You do not need recursion, and as you suggest, and as confirmed by
Dave Clarke's answer, you only need conditionals, loops and memory
allocation and assignment.
You can use it to simulate recursion. Or more simply you can use it to
implement arbitrary Turing machines. Just do it for a universal TM, so
you get to implement only one :)
You can actually almost also do it without loops, but not quite. You
need at least one loop if you expect to have infinite computations,
which is implied by Turing power.
However, it could be an implicit loop that loops back to the beginning
of the program, unless you execute a termination statement.
You can remark that control of a Turing Machine has exactly that: a
single loop applied to a case statement, looking up a transition
table.
If you wonder how abitrary many loops can be encoded into a single loop, is
is very similar to dovetailing techniques use to explore space
according to several indices. Think of indexing all pairs of
natural numbers, with or without upperbounds, with a single integer.

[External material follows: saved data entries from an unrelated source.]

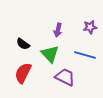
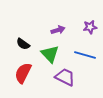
purple arrow: rotated 120 degrees counterclockwise
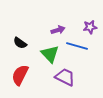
black semicircle: moved 3 px left, 1 px up
blue line: moved 8 px left, 9 px up
red semicircle: moved 3 px left, 2 px down
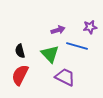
black semicircle: moved 8 px down; rotated 40 degrees clockwise
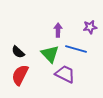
purple arrow: rotated 72 degrees counterclockwise
blue line: moved 1 px left, 3 px down
black semicircle: moved 2 px left, 1 px down; rotated 32 degrees counterclockwise
purple trapezoid: moved 3 px up
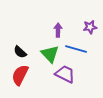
black semicircle: moved 2 px right
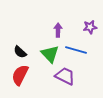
blue line: moved 1 px down
purple trapezoid: moved 2 px down
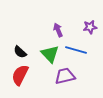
purple arrow: rotated 24 degrees counterclockwise
purple trapezoid: rotated 40 degrees counterclockwise
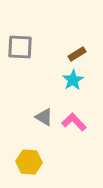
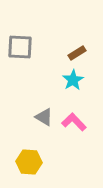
brown rectangle: moved 1 px up
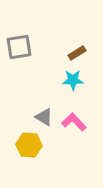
gray square: moved 1 px left; rotated 12 degrees counterclockwise
cyan star: rotated 30 degrees clockwise
yellow hexagon: moved 17 px up
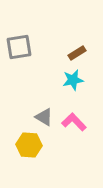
cyan star: rotated 10 degrees counterclockwise
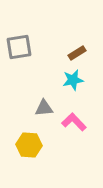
gray triangle: moved 9 px up; rotated 36 degrees counterclockwise
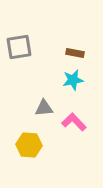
brown rectangle: moved 2 px left; rotated 42 degrees clockwise
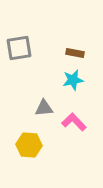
gray square: moved 1 px down
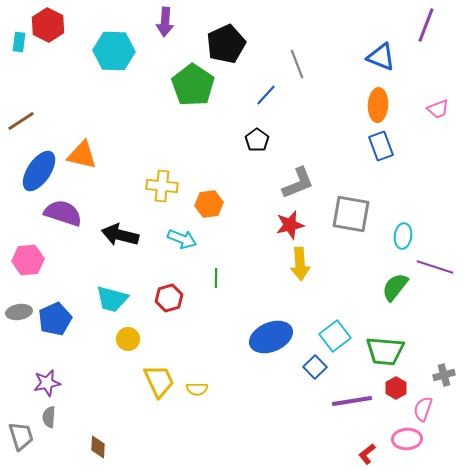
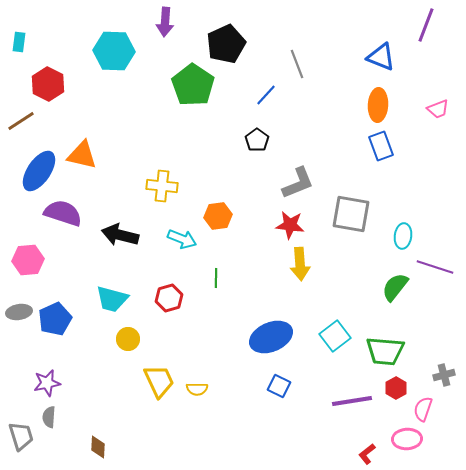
red hexagon at (48, 25): moved 59 px down
orange hexagon at (209, 204): moved 9 px right, 12 px down
red star at (290, 225): rotated 20 degrees clockwise
blue square at (315, 367): moved 36 px left, 19 px down; rotated 20 degrees counterclockwise
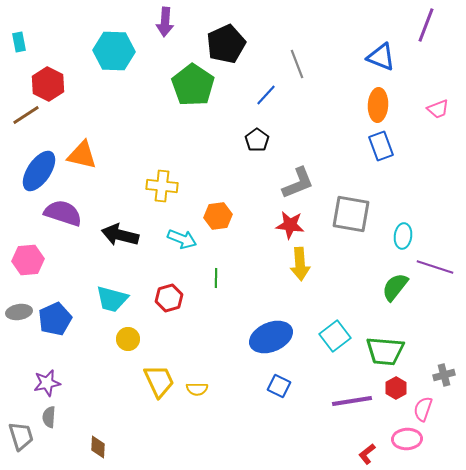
cyan rectangle at (19, 42): rotated 18 degrees counterclockwise
brown line at (21, 121): moved 5 px right, 6 px up
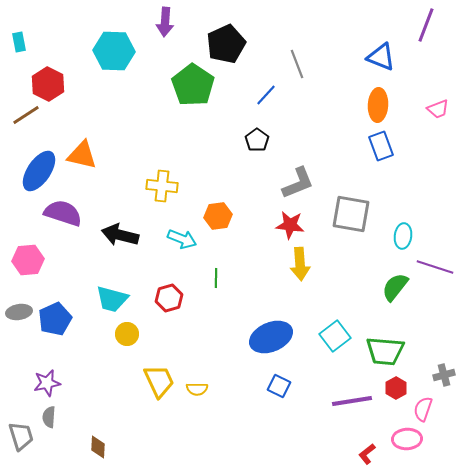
yellow circle at (128, 339): moved 1 px left, 5 px up
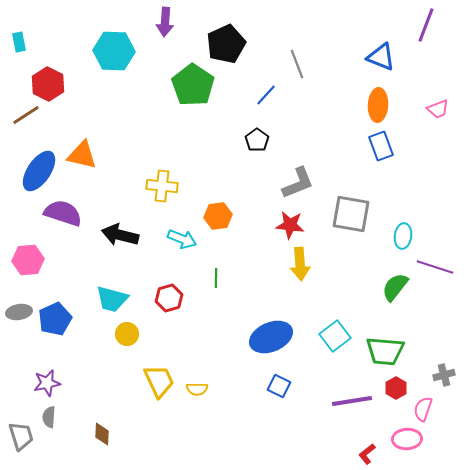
brown diamond at (98, 447): moved 4 px right, 13 px up
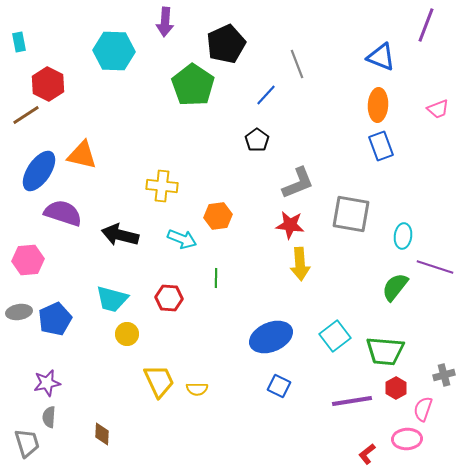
red hexagon at (169, 298): rotated 20 degrees clockwise
gray trapezoid at (21, 436): moved 6 px right, 7 px down
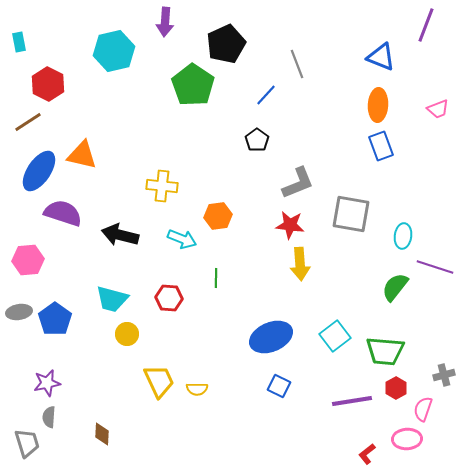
cyan hexagon at (114, 51): rotated 15 degrees counterclockwise
brown line at (26, 115): moved 2 px right, 7 px down
blue pentagon at (55, 319): rotated 12 degrees counterclockwise
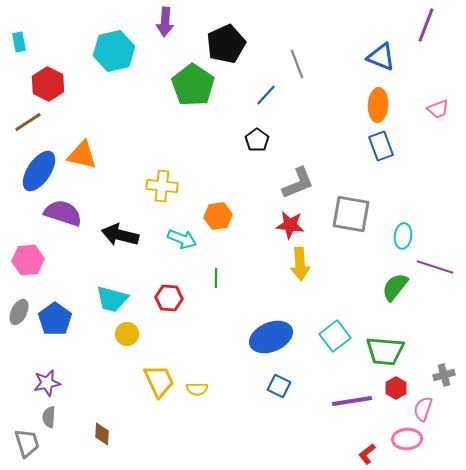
gray ellipse at (19, 312): rotated 55 degrees counterclockwise
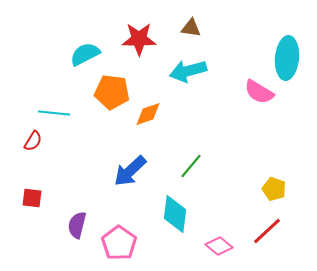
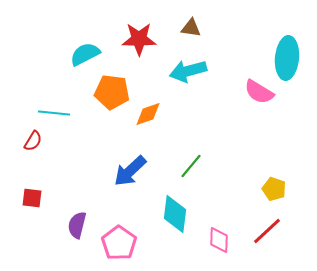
pink diamond: moved 6 px up; rotated 52 degrees clockwise
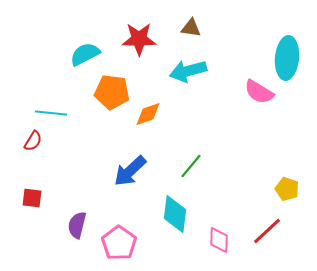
cyan line: moved 3 px left
yellow pentagon: moved 13 px right
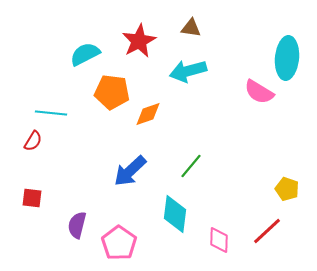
red star: moved 2 px down; rotated 28 degrees counterclockwise
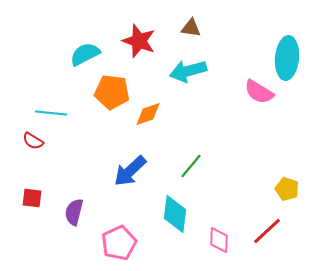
red star: rotated 24 degrees counterclockwise
red semicircle: rotated 90 degrees clockwise
purple semicircle: moved 3 px left, 13 px up
pink pentagon: rotated 12 degrees clockwise
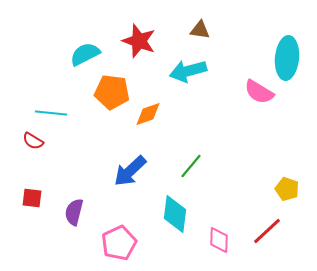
brown triangle: moved 9 px right, 2 px down
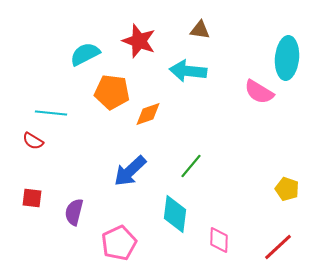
cyan arrow: rotated 21 degrees clockwise
red line: moved 11 px right, 16 px down
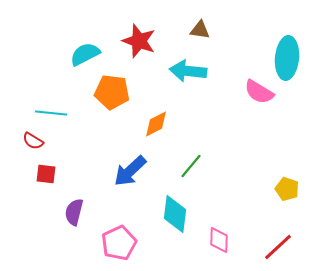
orange diamond: moved 8 px right, 10 px down; rotated 8 degrees counterclockwise
red square: moved 14 px right, 24 px up
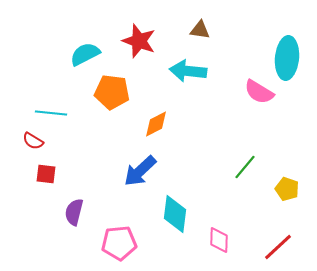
green line: moved 54 px right, 1 px down
blue arrow: moved 10 px right
pink pentagon: rotated 20 degrees clockwise
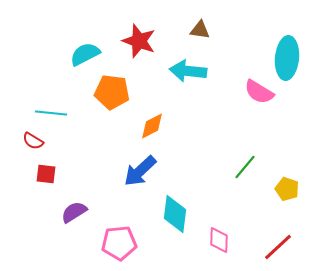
orange diamond: moved 4 px left, 2 px down
purple semicircle: rotated 44 degrees clockwise
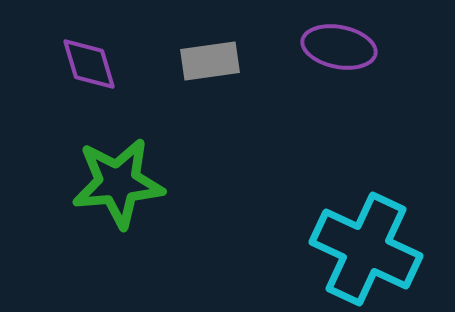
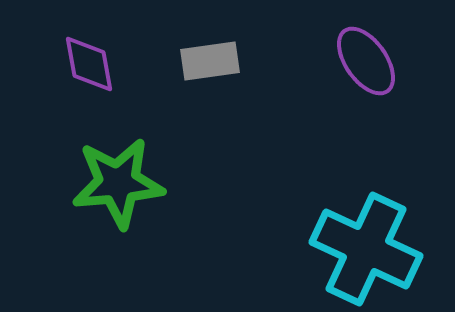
purple ellipse: moved 27 px right, 14 px down; rotated 44 degrees clockwise
purple diamond: rotated 6 degrees clockwise
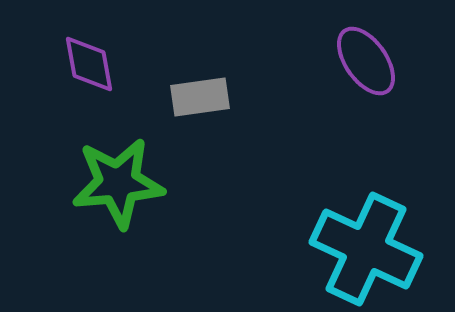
gray rectangle: moved 10 px left, 36 px down
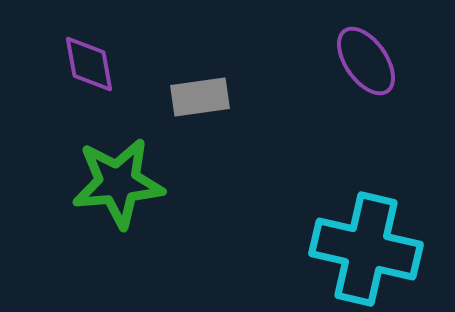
cyan cross: rotated 12 degrees counterclockwise
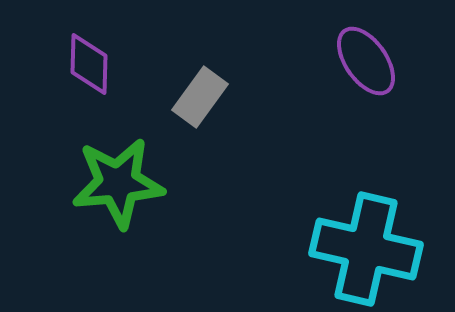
purple diamond: rotated 12 degrees clockwise
gray rectangle: rotated 46 degrees counterclockwise
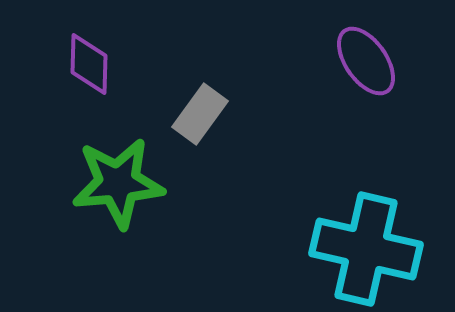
gray rectangle: moved 17 px down
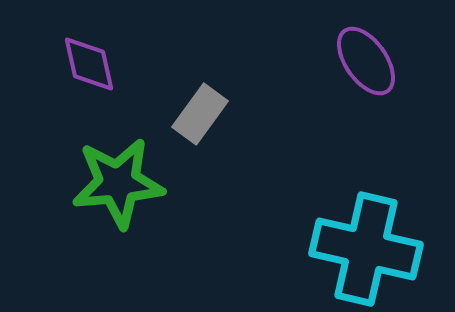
purple diamond: rotated 14 degrees counterclockwise
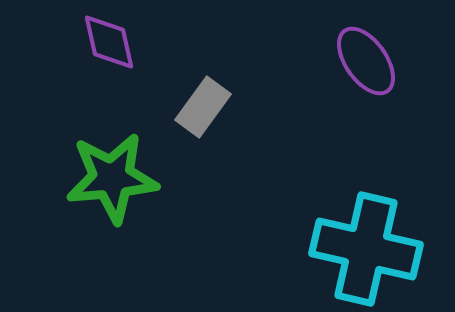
purple diamond: moved 20 px right, 22 px up
gray rectangle: moved 3 px right, 7 px up
green star: moved 6 px left, 5 px up
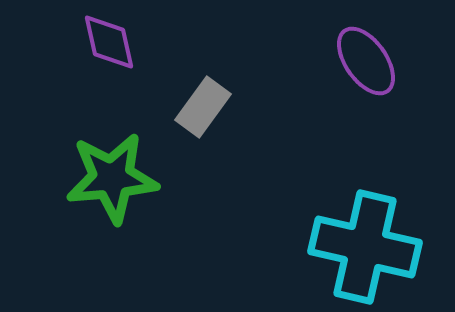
cyan cross: moved 1 px left, 2 px up
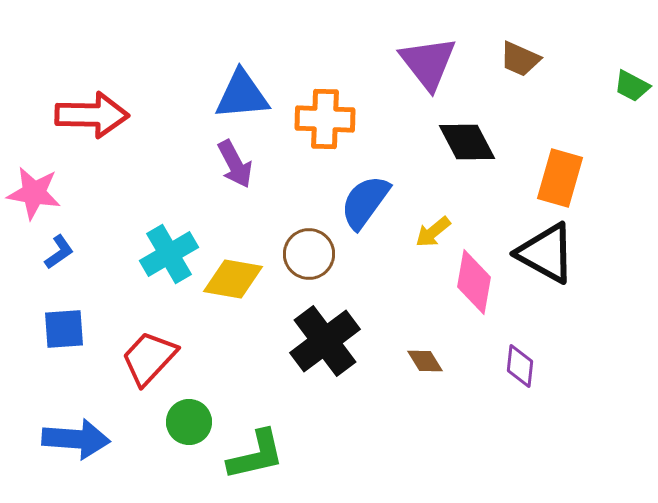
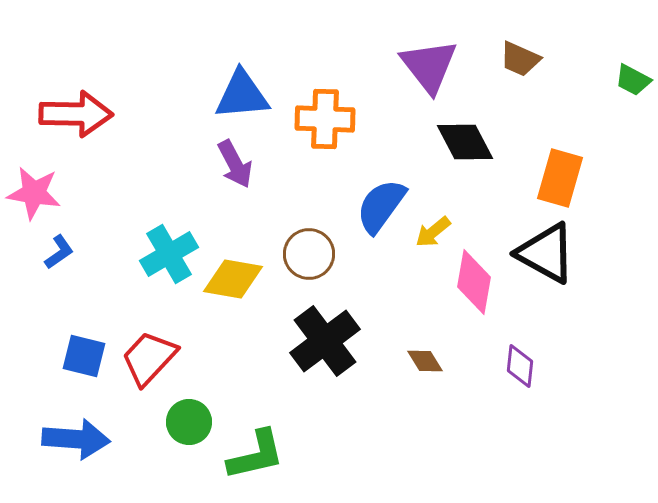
purple triangle: moved 1 px right, 3 px down
green trapezoid: moved 1 px right, 6 px up
red arrow: moved 16 px left, 1 px up
black diamond: moved 2 px left
blue semicircle: moved 16 px right, 4 px down
blue square: moved 20 px right, 27 px down; rotated 18 degrees clockwise
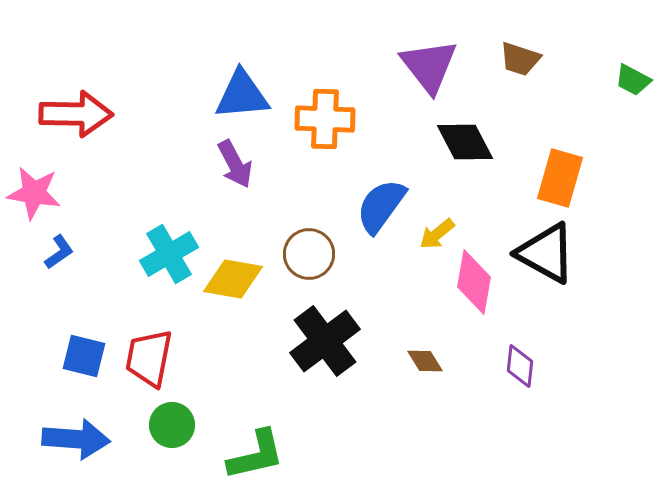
brown trapezoid: rotated 6 degrees counterclockwise
yellow arrow: moved 4 px right, 2 px down
red trapezoid: rotated 32 degrees counterclockwise
green circle: moved 17 px left, 3 px down
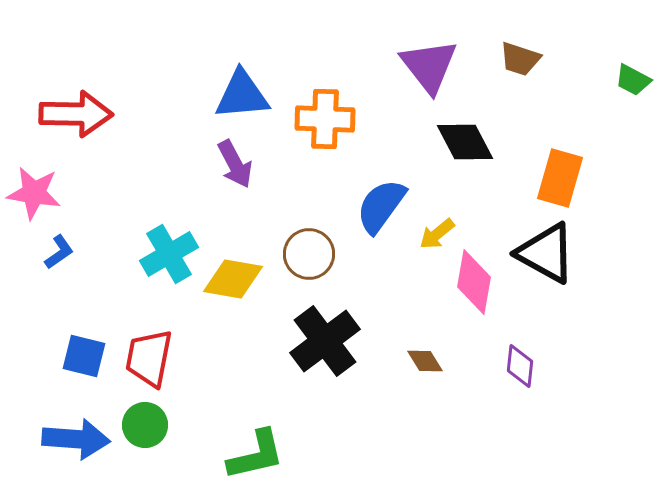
green circle: moved 27 px left
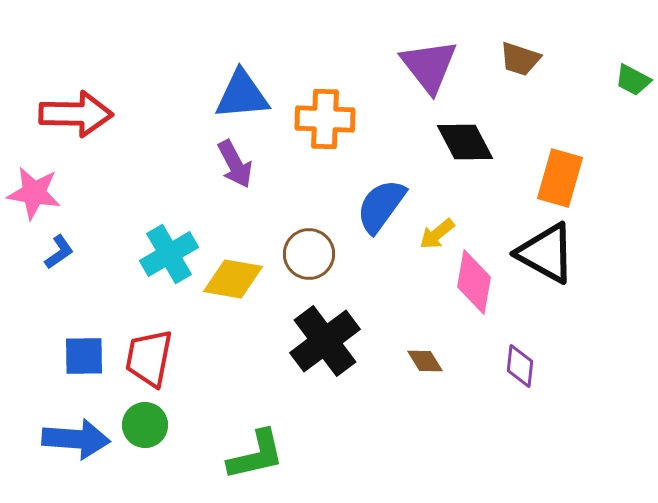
blue square: rotated 15 degrees counterclockwise
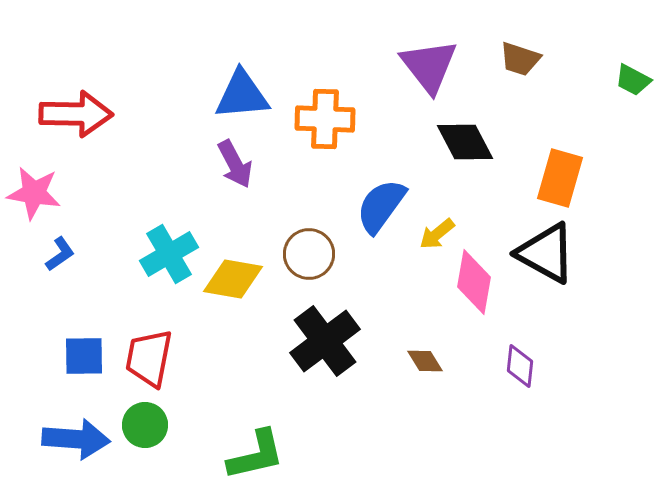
blue L-shape: moved 1 px right, 2 px down
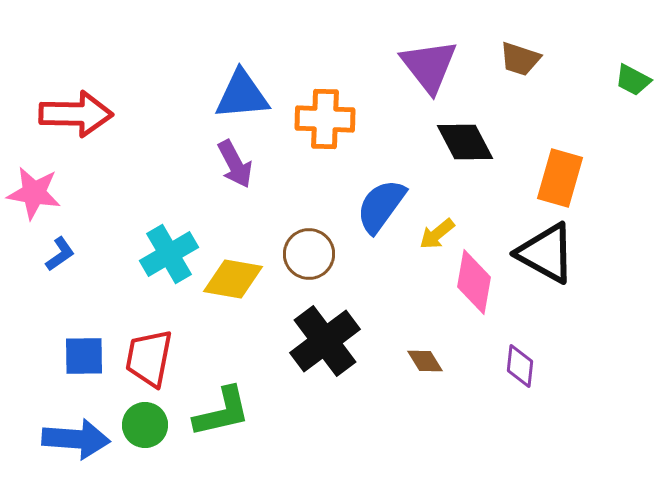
green L-shape: moved 34 px left, 43 px up
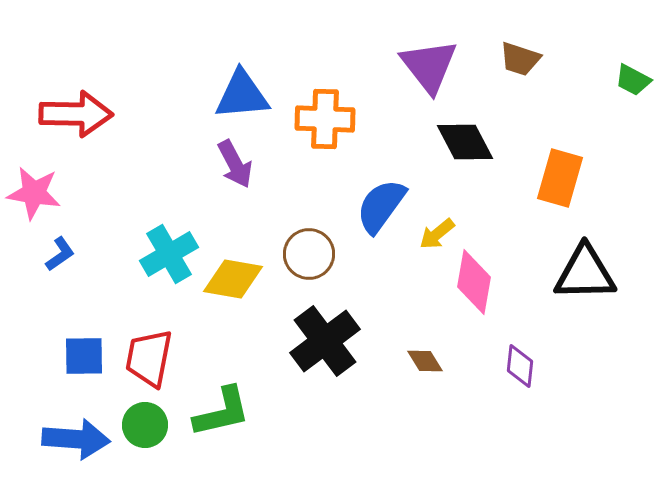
black triangle: moved 39 px right, 20 px down; rotated 30 degrees counterclockwise
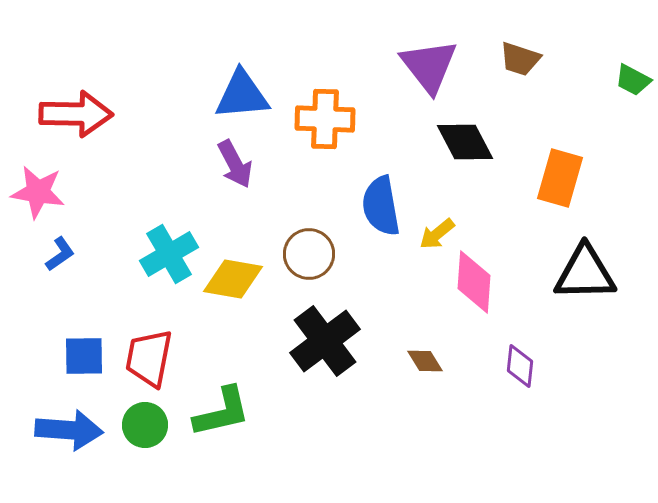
pink star: moved 4 px right, 1 px up
blue semicircle: rotated 46 degrees counterclockwise
pink diamond: rotated 6 degrees counterclockwise
blue arrow: moved 7 px left, 9 px up
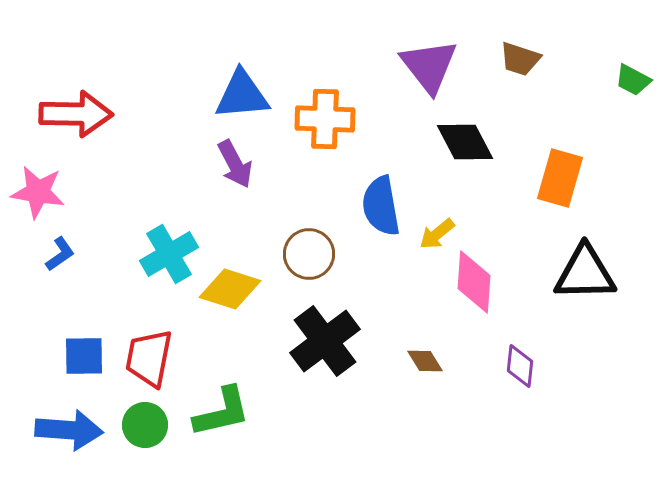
yellow diamond: moved 3 px left, 10 px down; rotated 8 degrees clockwise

Added after the question was modified:
If you consider "every problem, that we can solve using recursions",
rather than "any problem", you do not change the question, unless you
are a lot more precise (and restrictive) about what else is available,
and what use of recursion you allow.
But an unrestricted recursion will give you at least one unlimited
loop, which is usually enough to get Turing Power, if you allow
unlimited memory allocation.
Note that there are limited uses of recursion that keep you below
Turing Power, in precise settings. Look for example at primitive
recursive functions.
I understand from your later comment that you made that change, so as to limit the request for solvability to what was already solvable, thus excluding such problems as the halting problem. If that is the intent, it is of course better stated. But, I guess, everyone had instinctively understood it that way, and the change was disconcerting (at least for me).